What do you do when you have free time no agenda or feel bored — those are your defaults.
Example: Marcus told everyone he was a reader. His Kindle was loaded with fifty books. His nightstand had a rotating stack. When anyone asked what he did in his downtime, he said "I read." Then his therapist asked him to track his unstructured time for a week. The data told a different story. In fourteen hours of genuinely unstructured time across seven days, Marcus spent nine hours scrolling social media, two hours rewatching episodes of a show he had seen three times, ninety minutes snacking while standing in the kitchen, and exactly thirty-five minutes reading. His identity said reader. His defaults said scroller. The gap between those two truths was where the real work began.

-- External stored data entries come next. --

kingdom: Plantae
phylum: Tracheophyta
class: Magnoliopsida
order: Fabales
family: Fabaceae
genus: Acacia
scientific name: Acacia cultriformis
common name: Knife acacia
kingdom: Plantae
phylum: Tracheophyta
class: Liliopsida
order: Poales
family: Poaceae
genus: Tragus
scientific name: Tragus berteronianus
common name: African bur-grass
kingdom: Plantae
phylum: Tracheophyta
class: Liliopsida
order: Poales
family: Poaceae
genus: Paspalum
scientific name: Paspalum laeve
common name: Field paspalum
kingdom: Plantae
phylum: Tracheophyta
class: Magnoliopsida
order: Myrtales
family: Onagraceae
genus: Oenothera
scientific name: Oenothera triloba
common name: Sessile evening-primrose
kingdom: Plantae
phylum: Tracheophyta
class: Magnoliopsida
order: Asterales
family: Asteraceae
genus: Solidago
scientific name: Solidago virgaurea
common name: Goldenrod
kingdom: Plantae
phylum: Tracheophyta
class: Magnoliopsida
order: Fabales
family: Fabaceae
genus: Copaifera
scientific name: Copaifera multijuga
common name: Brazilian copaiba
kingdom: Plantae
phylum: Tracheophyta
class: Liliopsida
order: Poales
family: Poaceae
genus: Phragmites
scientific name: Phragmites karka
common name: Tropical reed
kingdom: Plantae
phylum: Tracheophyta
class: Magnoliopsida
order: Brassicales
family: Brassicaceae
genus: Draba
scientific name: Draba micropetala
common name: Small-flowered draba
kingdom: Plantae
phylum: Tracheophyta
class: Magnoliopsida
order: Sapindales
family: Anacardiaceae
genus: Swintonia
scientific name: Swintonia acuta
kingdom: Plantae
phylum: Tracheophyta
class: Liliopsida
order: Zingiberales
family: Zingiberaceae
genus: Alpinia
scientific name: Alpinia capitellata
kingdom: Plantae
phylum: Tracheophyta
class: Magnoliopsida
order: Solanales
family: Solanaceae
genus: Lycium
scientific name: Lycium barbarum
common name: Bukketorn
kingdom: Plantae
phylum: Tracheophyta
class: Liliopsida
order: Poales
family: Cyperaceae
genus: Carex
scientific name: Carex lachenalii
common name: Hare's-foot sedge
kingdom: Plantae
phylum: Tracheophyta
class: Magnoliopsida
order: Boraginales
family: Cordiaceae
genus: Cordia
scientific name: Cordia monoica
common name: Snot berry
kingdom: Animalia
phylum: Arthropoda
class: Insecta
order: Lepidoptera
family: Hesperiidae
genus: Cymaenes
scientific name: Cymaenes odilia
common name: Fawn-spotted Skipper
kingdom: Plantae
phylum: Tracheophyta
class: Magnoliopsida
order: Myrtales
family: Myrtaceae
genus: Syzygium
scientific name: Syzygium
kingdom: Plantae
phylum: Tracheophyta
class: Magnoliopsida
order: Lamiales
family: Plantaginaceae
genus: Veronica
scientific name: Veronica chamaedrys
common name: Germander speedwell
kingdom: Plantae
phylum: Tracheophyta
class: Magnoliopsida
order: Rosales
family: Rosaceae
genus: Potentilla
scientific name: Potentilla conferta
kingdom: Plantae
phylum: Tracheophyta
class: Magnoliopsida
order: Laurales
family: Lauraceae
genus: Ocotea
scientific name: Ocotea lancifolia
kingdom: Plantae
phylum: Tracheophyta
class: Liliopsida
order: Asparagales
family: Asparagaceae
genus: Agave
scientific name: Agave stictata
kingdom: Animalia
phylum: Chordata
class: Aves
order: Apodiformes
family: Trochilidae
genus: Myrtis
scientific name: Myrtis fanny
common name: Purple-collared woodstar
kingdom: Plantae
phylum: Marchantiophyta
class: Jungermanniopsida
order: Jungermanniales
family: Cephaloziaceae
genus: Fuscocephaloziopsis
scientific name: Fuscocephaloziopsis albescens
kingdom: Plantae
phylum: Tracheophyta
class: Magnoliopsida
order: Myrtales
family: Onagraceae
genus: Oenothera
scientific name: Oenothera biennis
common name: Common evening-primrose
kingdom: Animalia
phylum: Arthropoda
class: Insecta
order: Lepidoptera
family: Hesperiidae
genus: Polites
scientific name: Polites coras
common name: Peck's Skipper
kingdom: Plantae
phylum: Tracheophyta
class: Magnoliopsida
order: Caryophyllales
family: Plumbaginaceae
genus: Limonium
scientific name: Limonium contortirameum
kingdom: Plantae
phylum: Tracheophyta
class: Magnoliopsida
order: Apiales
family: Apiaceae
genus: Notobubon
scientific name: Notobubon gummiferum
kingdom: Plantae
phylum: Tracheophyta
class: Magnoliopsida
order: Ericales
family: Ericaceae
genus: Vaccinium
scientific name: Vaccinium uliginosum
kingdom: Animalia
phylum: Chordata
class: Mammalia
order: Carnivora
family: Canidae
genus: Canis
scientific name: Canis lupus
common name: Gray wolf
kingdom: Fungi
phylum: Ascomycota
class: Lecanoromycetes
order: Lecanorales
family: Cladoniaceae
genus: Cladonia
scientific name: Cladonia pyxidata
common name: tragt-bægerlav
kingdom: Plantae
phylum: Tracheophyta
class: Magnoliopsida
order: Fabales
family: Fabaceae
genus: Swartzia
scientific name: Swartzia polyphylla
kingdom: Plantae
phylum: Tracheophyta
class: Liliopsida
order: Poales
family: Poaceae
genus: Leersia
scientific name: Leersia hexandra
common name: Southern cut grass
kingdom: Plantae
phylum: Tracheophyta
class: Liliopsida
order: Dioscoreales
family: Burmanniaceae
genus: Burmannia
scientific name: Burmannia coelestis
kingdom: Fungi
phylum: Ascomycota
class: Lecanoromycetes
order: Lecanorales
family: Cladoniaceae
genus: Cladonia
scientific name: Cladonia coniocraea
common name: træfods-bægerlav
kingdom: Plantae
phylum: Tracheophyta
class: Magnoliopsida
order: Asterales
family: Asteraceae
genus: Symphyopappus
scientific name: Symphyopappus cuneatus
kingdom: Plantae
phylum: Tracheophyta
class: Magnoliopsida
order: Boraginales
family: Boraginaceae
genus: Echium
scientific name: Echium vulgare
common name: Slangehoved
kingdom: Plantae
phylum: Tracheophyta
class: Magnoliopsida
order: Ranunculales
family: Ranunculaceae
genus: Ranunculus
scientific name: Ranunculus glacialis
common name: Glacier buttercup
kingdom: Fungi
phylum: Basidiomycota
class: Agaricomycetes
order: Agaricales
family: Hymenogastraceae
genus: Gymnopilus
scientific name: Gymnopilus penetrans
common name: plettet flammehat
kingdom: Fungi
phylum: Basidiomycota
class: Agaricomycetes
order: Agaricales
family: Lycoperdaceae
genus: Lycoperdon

Try this: Set five random alarms on your phone each day for seven consecutive days. When each alarm fires, immediately record three things: (1) What am I doing right now? (2) Did I deliberately choose this activity, or did I drift into it? (3) How do I feel on a scale of one to five? At the end of the week, separate the "drifted" entries from the "chosen" entries. The drifted entries are your defaults. Group them into categories — digital consumption, physical comfort-seeking, social avoidance, productive busywork, or whatever patterns emerge. Count the frequency of each category. You are now looking at an empirical map of what your behavioral system does when left to its own devices.